“The tempest in my mind/Doth from my senses take all feeling”

Jan 08, 2006 21:09

I feel disconnected.
I can't sleep because I've slept too much this past five days.
I can't stop this tumult in my head.  It seems as if the floodgates of chaos have opened.
I don't know why it is happening. 
I should have guessed though.
I've been doing little to occupy myself bar watching dvds, and sleeping.  Lots of Sleeping.
The house has been a mess for weeks,  I do the minimum to clean up then leave the rest to accumulate.
I feel as if I have lost myself again.  My grounding.

The questions that echo through most things in life:
Who are you? What do you want? Where are you going? Who do you Serve? Who do you Trust?

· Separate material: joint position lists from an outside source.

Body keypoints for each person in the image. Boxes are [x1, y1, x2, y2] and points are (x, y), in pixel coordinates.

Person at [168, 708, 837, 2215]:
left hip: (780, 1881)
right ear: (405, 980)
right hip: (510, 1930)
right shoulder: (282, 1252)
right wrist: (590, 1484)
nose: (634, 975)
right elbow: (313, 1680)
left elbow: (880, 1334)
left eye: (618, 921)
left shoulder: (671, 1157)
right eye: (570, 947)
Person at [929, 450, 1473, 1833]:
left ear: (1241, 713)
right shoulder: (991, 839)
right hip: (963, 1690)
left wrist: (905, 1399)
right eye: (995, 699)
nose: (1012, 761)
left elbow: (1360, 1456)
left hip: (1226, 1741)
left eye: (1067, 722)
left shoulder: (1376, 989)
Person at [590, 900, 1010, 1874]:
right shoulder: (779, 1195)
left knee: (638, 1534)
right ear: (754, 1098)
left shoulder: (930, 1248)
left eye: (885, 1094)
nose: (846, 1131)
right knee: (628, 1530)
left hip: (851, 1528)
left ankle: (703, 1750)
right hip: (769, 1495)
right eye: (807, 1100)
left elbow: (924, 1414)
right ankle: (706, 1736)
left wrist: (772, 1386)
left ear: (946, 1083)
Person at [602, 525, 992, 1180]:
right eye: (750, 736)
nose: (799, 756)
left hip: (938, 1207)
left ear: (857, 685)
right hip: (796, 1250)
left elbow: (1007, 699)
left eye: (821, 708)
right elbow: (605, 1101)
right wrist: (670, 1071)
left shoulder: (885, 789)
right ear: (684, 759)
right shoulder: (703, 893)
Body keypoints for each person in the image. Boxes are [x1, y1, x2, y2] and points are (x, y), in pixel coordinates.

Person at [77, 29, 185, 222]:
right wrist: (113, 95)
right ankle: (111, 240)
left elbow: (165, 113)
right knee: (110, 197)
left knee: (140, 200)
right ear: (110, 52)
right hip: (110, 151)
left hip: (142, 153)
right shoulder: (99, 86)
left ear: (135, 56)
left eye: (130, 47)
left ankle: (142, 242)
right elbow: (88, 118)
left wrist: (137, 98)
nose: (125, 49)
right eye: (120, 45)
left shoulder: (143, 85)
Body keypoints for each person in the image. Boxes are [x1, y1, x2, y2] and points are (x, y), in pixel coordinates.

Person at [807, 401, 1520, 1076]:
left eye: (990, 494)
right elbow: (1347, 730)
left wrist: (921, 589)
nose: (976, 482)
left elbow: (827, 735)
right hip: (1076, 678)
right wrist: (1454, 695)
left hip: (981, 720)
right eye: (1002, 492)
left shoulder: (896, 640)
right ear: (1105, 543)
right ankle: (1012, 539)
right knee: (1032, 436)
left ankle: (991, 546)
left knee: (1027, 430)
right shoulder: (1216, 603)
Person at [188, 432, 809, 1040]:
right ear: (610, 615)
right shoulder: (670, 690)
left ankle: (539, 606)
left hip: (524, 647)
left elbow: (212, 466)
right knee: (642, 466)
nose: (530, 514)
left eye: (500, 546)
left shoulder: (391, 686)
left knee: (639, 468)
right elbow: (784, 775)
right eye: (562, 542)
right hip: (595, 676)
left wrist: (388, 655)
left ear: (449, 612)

I feel very much lost and adrift in the sea of life.  I can't see myself fulfilling any more dreams.
The older I become the more apathy sets in.
I feel very out of touch with the majority if not all my friends.  I feel that I have concealed myself behind work, behind mouthing off opinions on life.  I doubt if any of you know of my true dreams.  It's my own fault I know.  Just with each sunset I seem to be falling further and further away from society and finding it easier to put on the masque and pretend to be something, someone else.

So little willpower.  I disgust myself.
But no matter.  Perhaps this solilquy will help me to sleep after a gasper.